[Revision tracking records]
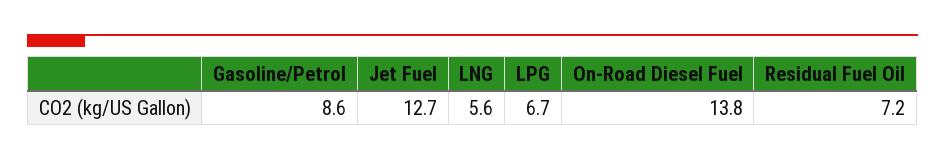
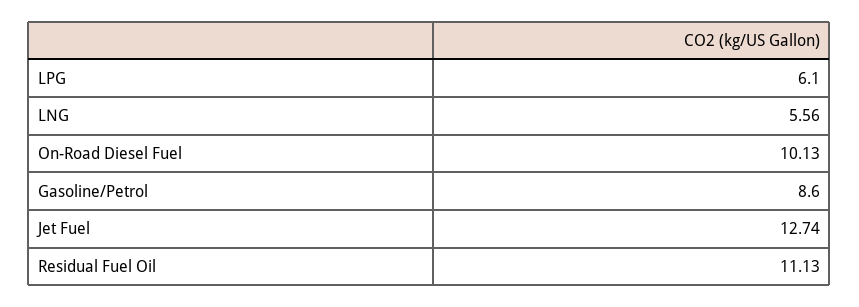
LPG: 6.7 -> 6.1
On-Road Diesel Fuel: 13.8 -> 10.13
Residual Fuel Oil: 7.2 -> 11.13

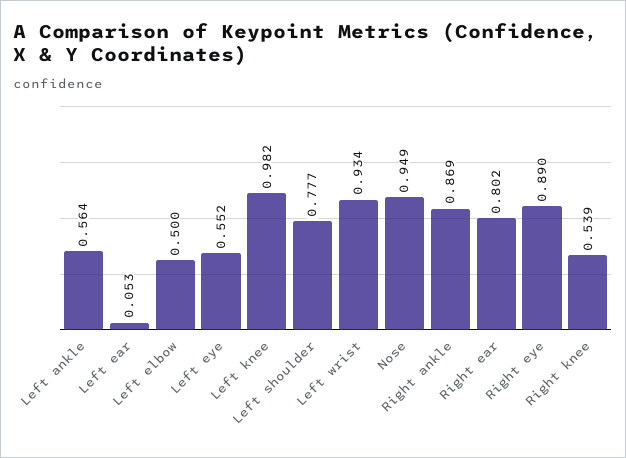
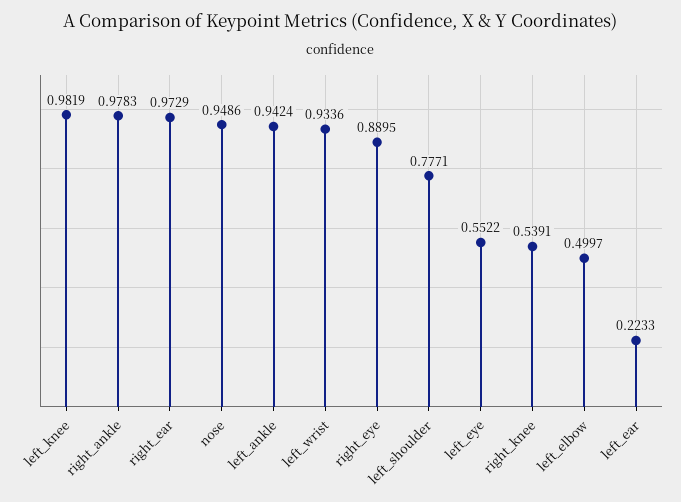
Left ankle: 0.564 -> 0.9424
Left ear: 0.053 -> 0.2233
Right ankle: 0.869 -> 0.9783
Right ear: 0.802 -> 0.9729

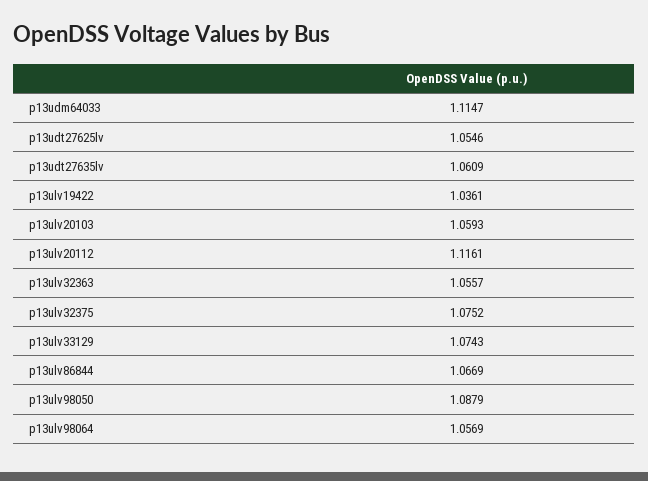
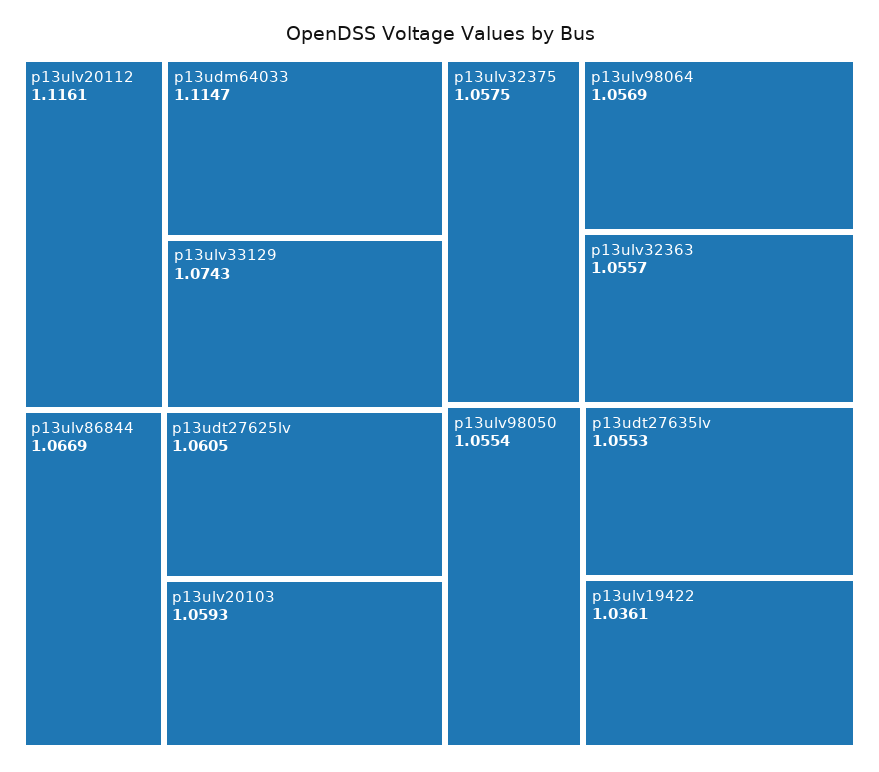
p13udt27625lv: 1.0546 -> 1.0605
p13udt27635lv: 1.0609 -> 1.0553
p13ulv32375: 1.0752 -> 1.0575
p13ulv98050: 1.0879 -> 1.0554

Exercise description. Without including any pictures, output each entry above exactly as it appears.

Answer space.
LPG: 6.7 -> 6.1
On-Road Diesel Fuel: 13.8 -> 10.13
Residual Fuel Oil: 7.2 -> 11.13

Left ankle: 0.564 -> 0.9424
Left ear: 0.053 -> 0.2233
Right ankle: 0.869 -> 0.9783
Right ear: 0.802 -> 0.9729

p13udt27625lv: 1.0546 -> 1.0605
p13udt27635lv: 1.0609 -> 1.0553
p13ulv32375: 1.0752 -> 1.0575
p13ulv98050: 1.0879 -> 1.0554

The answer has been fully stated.